Cerca
l'intervista
08 Giugno 2016
Piero Gonini e Luigi Miccio ©Del Gobbo
La bellezza di Luigi Miccio è che in qualsiasi occasione lo incontri, il suo stato d’animo è sempre lo stesso. Sereno, gentile, con un sorriso e una buona parola per tutti. Che sia al mare in estate, che sia in piena corsa scudetto come accaduto in questa occasione. Il giovane tecnico, campione in carica nella categoria Giovanissimi con la Perconti, è in attesa del terzo incontro del triangolare di qualificazione alla final six di Cesena, ma la tempra è la stessa della vigilia della prima di campionato. Una testimonianza di come va vissuto il calcio: con una passione sana, con la voglia di godersi gli aspetti migliori che solo lo sport sa regalarti, ma con la concentrazione di chi sa di poter raggiungere un traguardo riservato a pochi eletti. Miccio è così: schietto, sincero, passionale e talmente innamorato del suo lavoro che non si stancherebbe mai di parlarne, un ragazzo che nel calcio cerca amicizie e sentimenti. Ma sempre con il sorriso sulle labbra. Anche ora, con l’appuntamento con la storia alle porte.
Mister, partiamo da una domanda scontata: come si fa a mantenere la concentrazione con un mese di distan- za tra un match e l’altro?
“La situazione è molto complessa. Con lo staff abbiamo scelto di lavorare sul format settimanale che abbiamo sempre sviluppato in campionato, con la stessa intensità di sempre, e affrontare i tre weekend di pausa con avversari impegnativi: o più grandi di età o contro club importanti. Inoltre con il dialogo continuo con la squadra, sempre e costante”.
Non deve essere semplice, parliamo comunque di ragazzi di quindici anni.
“Assolutamente, ed inoltre le pressioni sono aumentate. Adesso siamo osservati a livello nazionale, a cinquecento chilometri da qui c’è chi ci studia, chi vuole limitarci. Dal canto nostro dobbiamo ricordarci da dove siamo partiti. Siamo una squadra che senza la rabbia dimostrata nella seconda parte di stagione, non può raggiungere determinati obiettivi”.
Hai già allenato a livello professionistico e quindi viaggiato molto per l’Italia: come ti aiuta la tua esperienza nelle trasferte di questi giovani?
“C’era tanta euforia nel viaggio per Gubbio. L’ho accolta serenamente, ma non possiamo dare per scontato drrivare in fondo perché siamo la Perconti. Quando siamo giunti in hotel ho notato questa sensazione quasi da gita scolastica. Li ho ripresi, ricordando loro che partire un giorno prima, riposarsi sul posto, è da privilegiati e va sfruttato nel migliore dei modi con professionalità e serietà. Devo dire che i ragazzi sono stati bravi a capire e i risultati si sono visti il giorno dopo contro un avversario di grande livello”.
━━━━━━━━━━
Cosa si chiede: Copia parola per parola dall'intervista a Luigi Miccio il brano che inizia con "Mister, partiamo da" e finisce con "di quindici anni.".

Materiale fornito:
━━━━━━━━━━
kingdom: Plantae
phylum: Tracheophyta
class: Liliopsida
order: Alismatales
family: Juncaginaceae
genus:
━━━━━━━━━━
Soluzione:
Mister, partiamo da una domanda scontata: come si fa a mantenere la concentrazione con un mese di distan- za tra un match e l’altro?
“La situazione è molto complessa. Con lo staff abbiamo scelto di lavorare sul format settimanale che abbiamo sempre sviluppato in campionato, con la stessa intensità di sempre, e affrontare i tre weekend di pausa con avversari impegnativi: o più grandi di età o contro club importanti. Inoltre con il dialogo continuo con la squadra, sempre e costante”.
Non deve essere semplice, parliamo comunque di ragazzi di quindici anni.